= Corrosion in ballast tanks =

Corrosion in Ballast Tanks is the deterioration process where the surface of a ballast tank progresses from microblistering, to loss of tank coating, and finally to cracking of the tank steel itself.

“Effective corrosion control in segregated water ballast spaces is probably the single most important feature, next to the integrity of the initial design, in determining the ship’s effective life span and structural reliability,” said Alan Gavin, Germanischer Lloyd's Principal surveyor.

Throughout the years the merchant fleet has become increasingly aware of the importance of avoiding corrosion in ballast tanks.

== Factors influencing corrosion in ballast tanks ==
Epoxy and modified epoxy are standard coatings used to provide protective barriers to corrosion in ballast tanks. Exposed, unprotected steel will corrode much more rapidly than steel covered with this protective layer. Many ships also use sacrificial anodes or an impressed current for additional protection. Empty ballast tanks will corrode faster than areas fully immersed due to the thin - and electo conducting - moisture film covering them.

The main factors influencing the rate of corrosion are diffusion, temperature, Conductivity, type of ions, pH, and
electrochemical corrosion potential.

== Regions of a ballast tank ==
Ballast tanks do not corrode uniformly throughout the tank. Each region behaves distinctively, according to it electrochemical loading. The differences can especially be seen in empty ballast tanks. The upper sections usually corrode but the lower sections will blister.

A ballast tank has three distinct sections: 1) upper, 2) mid or "boottop" area and, 3) the "double bottom" or lower wing sections. The upper regions are constantly affected by weather. This area experiences a high degree of thermal cycling and mechanical damage through vibration. This area tends to undergo anodic oxidation more rapidly than other sections and will weaken more rapidly. This ullage or headspace area contains more oxygen and thus speeds atmospheric corrosion, as evidenced by the appearance of rust scales.

In the midsection corrodes more slowly than upper or the bottom sections of the tank.

Double bottoms are prone to cathodic blistering. Temperatures in this area are much lower due to the cooling of the sea. If this extremely cathodic region is placed close to an anodic source (e.g. a corroding ballast pipe), cathodic blistering may occur especially where the epoxy coating is relatively new. Mud retained in ballast water can lead to microbial corrosion.

== Marine regulations ==
Many maritime accidents have been caused by corrosion, and this has led to stringent regulations concerning protective coatings for ballast tanks. The Coating Performance Standard for Ballast Tank Coatings (PSPC), became effective in 2008. It specifies how protective coatings should be applied during vessel construction with the intention of giving a coating a 15-year service life. Additional regulations, such as those established by The International Convention for the Control and Management of Ships Ballast Water & Sediments (SBWS) sought to avoid introducing invasive species throughout the world through ship's ballast tanks.

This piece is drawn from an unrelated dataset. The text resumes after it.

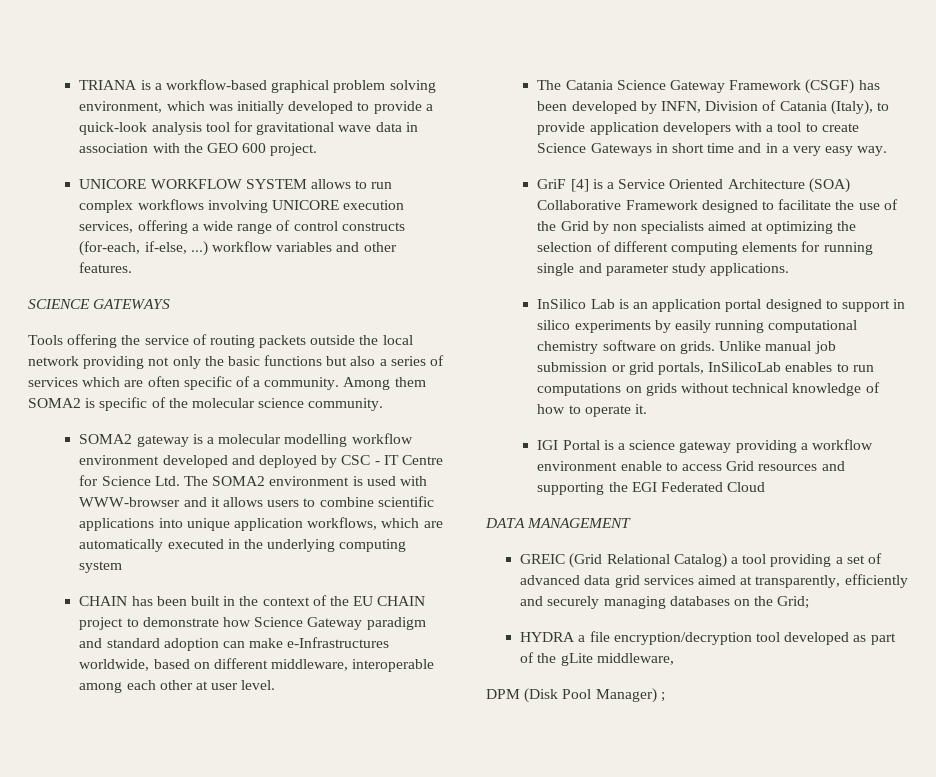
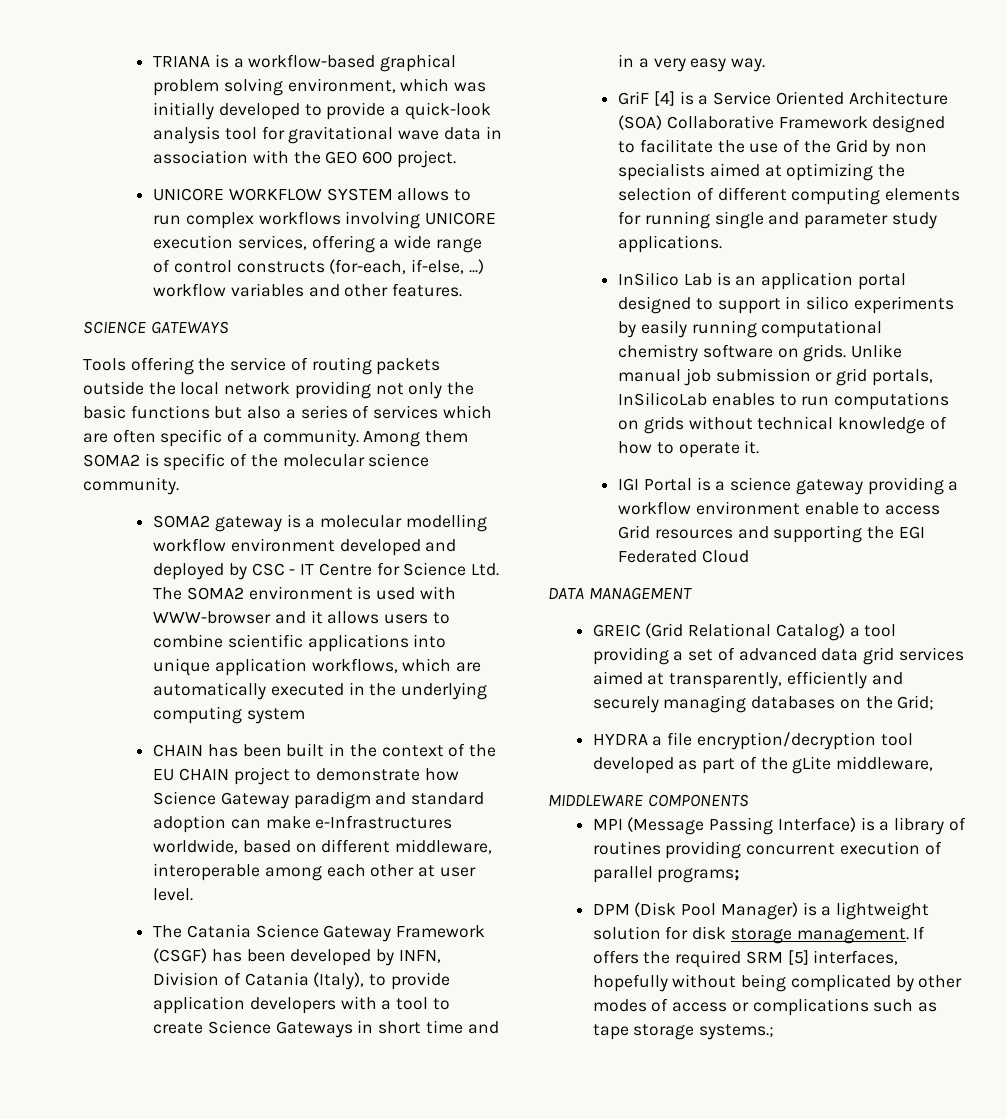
[486,688,665,703] DPM (Disk Pool Manager) ; -> [548,794,749,807] [592,817,966,835] [592,841,942,859] [592,866,740,883] [592,902,930,920] [592,926,926,944] [592,950,899,968] [592,974,963,992] [592,998,938,1016] [592,1024,775,1040] MIDDLEWARE COMPONENTS // MPI (Message Passing Interface) is a library of routines providing concurrent execution of parallel programs; // DPM (Disk Pool Manager) is a lightweight solution for disk storage management. If offers the required SRM [5] interfaces, hopefully without being complicated by other modes of access or complications such as tape storage systems.;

The methods used to avoid having these invasive species surviving in ballast tanks however greatly increased the rate of corrosion. Therefore ongoing research attempts to find water treatment systems that kill invasive species, while not having a destructive effect on the ballast tank coatings. As double-hulled tankers were introduced it meant that there was more ballast tank area had to be coated and therefore a greater capital investment for ship owners. With the onset of the OPA 90 and later the amendments to MARPOL annex 1, single hull tankers (without alternative method) have basically phased out.

Modern double hull tankers, with their fully "segregated ballast tanks" propose another problem. Empty tanks act as insulation from the cold sea and allow the warm cargo areas to retain their heat longer. Corrosion rates increase with differences in temperature. Consequently, the cargo side of the ballast tank corrodes more quickly than it did with single hull tankers.